Scientists are set to develop a virtual reality (VR) headset that would allow medical staff to simulate their work before carry out operations, with the patient's scans projected onto their bodies.
A group of surgeons and psychologists from the University of Leeds and the Leeds Teaching Hospitals NHS Trust studied 255,757 operations undertaken at Spire Healthcare's private hospitals.
The analysis found that through repeating the same operations over and over again, they became more efficient 34 out of the 35 times.

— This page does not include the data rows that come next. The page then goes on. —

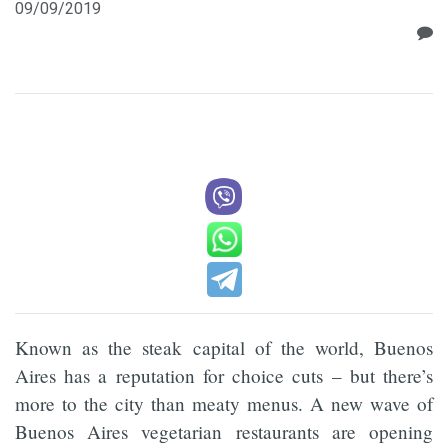
09/09/2019
Known as the steak capital of the world, Buenos
Aires has a reputation for choice cuts – but there’s
more to the city than meaty menus. A new wave of
Buenos Aires vegetarian restaurants are opening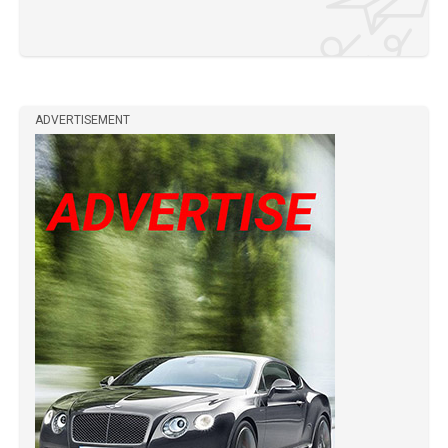
ADVERTISEMENT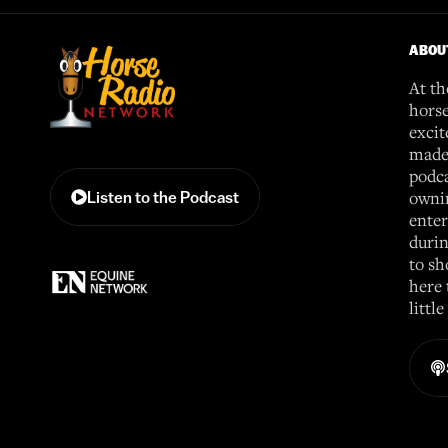
ABOU
At th
horse
excit
made 
podca
ownin
Listen to the Podcast
enter
durin
to sh
here 
littl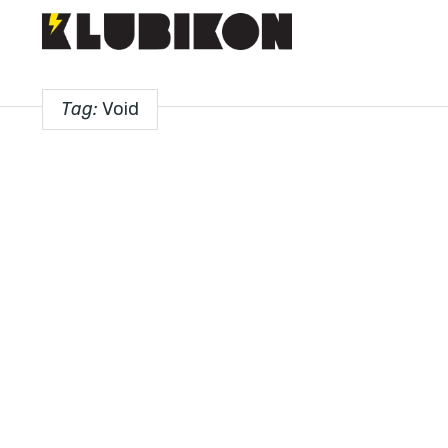
Tag:
Void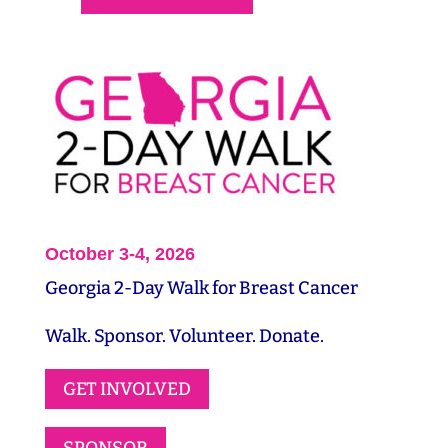
October 3-4, 2026
Georgia 2-Day Walk for Breast Cancer
Walk. Sponsor. Volunteer. Donate.
GET INVOLVED
SPONSOR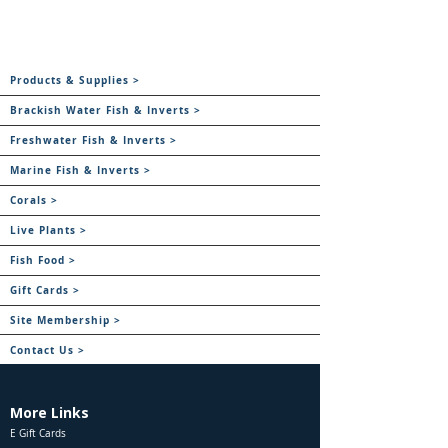
Products & Supplies >
Brackish Water Fish & Inverts >
Freshwater Fish & Inverts >
Marine Fish & Inverts >
Corals >
Live Plants >
Fish Food >
Gift Cards >
Site Membership >
Contact Us >
More Links
E Gift Cards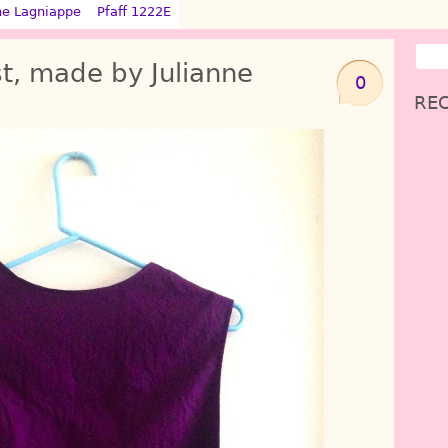
ne Lagniappe
Pfaff 1222E
t, made by Julianne
0
REC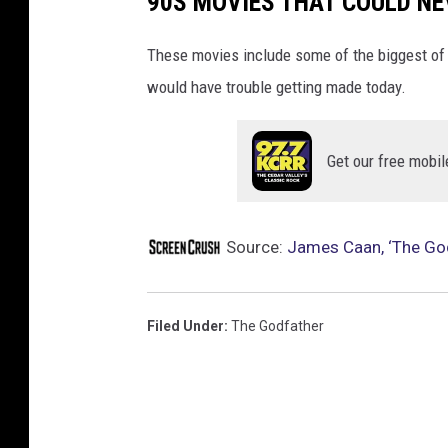
90S MOVIES THAT COULD NE
These movies include some of the biggest o
would have trouble getting made today.
Get our free mobil
Source:
James Caan, ‘The Godf
Filed Under
:
The Godfather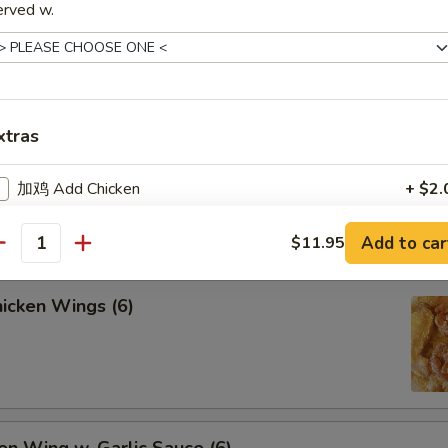
erved w.
lled Chicken Sticks (4)
xtras
lled Beef Sticks (4)
加鸡 Add Chicken
+ $2.
加牛 Add Beef
+ $2.
Add to car
$11.95
antity
加虾 Add Shrimp
+ $2.
icken Wings (6)
加肉 Add Pork
+ $2.
加蛋 Add Egg
+ $1.
Add 甜酸汁 Sweet Sour Sauce
+ $3.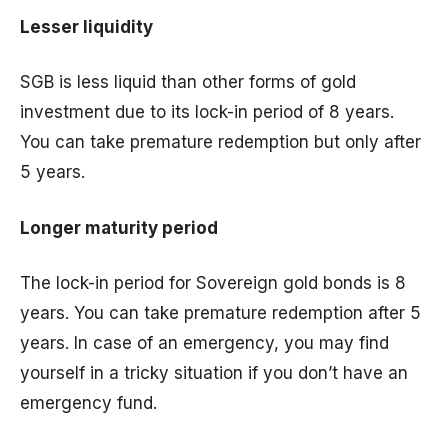
Lesser liquidity
SGB is less liquid than other forms of gold
investment due to its lock-in period of 8 years.
You can take premature redemption but only after
5 years.
Longer maturity period
The lock-in period for Sovereign gold bonds is 8
years. You can take premature redemption after 5
years. In case of an emergency, you may find
yourself in a tricky situation if you don’t have an
emergency fund.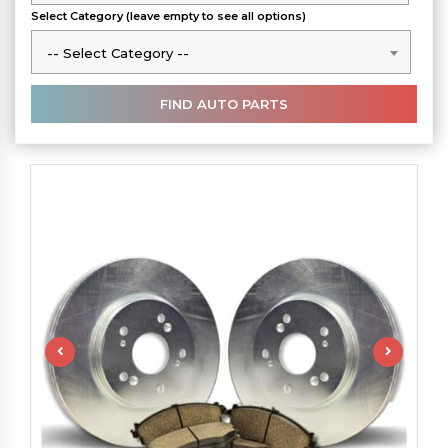
Select Category (leave empty to see all options)
-- Select Category --
-- Select Category --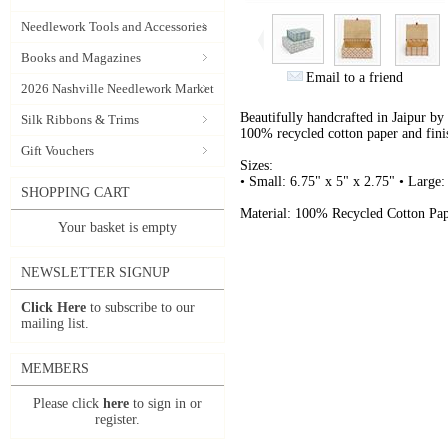
Needlework Tools and Accessories
Books and Magazines
Email to a friend
2026 Nashville Needlework Market
Beautifully handcrafted in Jaipur by
Silk Ribbons & Trims
100% recycled cotton paper and fini
Gift Vouchers
Sizes:
• Small: 6.75" x 5" x 2.75" • Large:
SHOPPING CART
Material: 100% Recycled Cotton Pap
Your basket is empty
NEWSLETTER SIGNUP
Click Here
to subscribe to our
mailing list.
MEMBERS
Please click
here
to sign in or
register.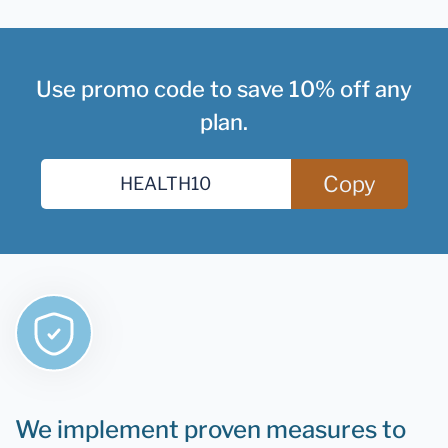
Use promo code to save 10% off any
plan.
Copy
We implement proven measures to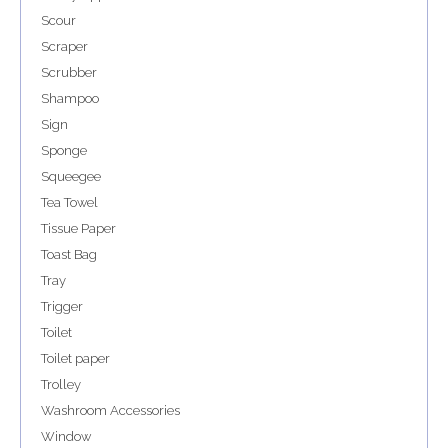
Scour
Scraper
Scrubber
Shampoo
Sign
Sponge
Squeegee
Tea Towel
Tissue Paper
Toast Bag
Tray
Trigger
Toilet
Toilet paper
Trolley
Washroom Accessories
Window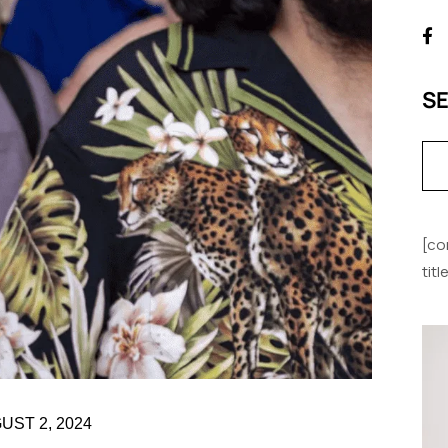
S
[co
tit
UST 2, 2024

According to The Times, doctors were 10 per cent faster doing epidurals.
However, the only colonoscopies were the complete opposite and took longer to do the more they were done.
Tom Pike, one of the study's authors, said that the VR goggles could prove useful to surgeons who are in training or new to the job.
The study reassures people that by doing an operation or procedure quicker has no detrimental affect on a person's life.
Ryan Mathew, a neurosurgeon for the NHS, has teamed up with German technology company apoQlar to make changes to Microsoft's Hololens headset.
He said: "It's all about that freshness of the memory, that last photographic impression in the mind."
Richard Kerr from the Royal College of Surgeons said that it would likely that the warm-up VR goggles would only be used in private hospitals.
He commented: "Further work is required to establish whether these effects also exist in the NHS, where surgeons performing procedures vary in experience."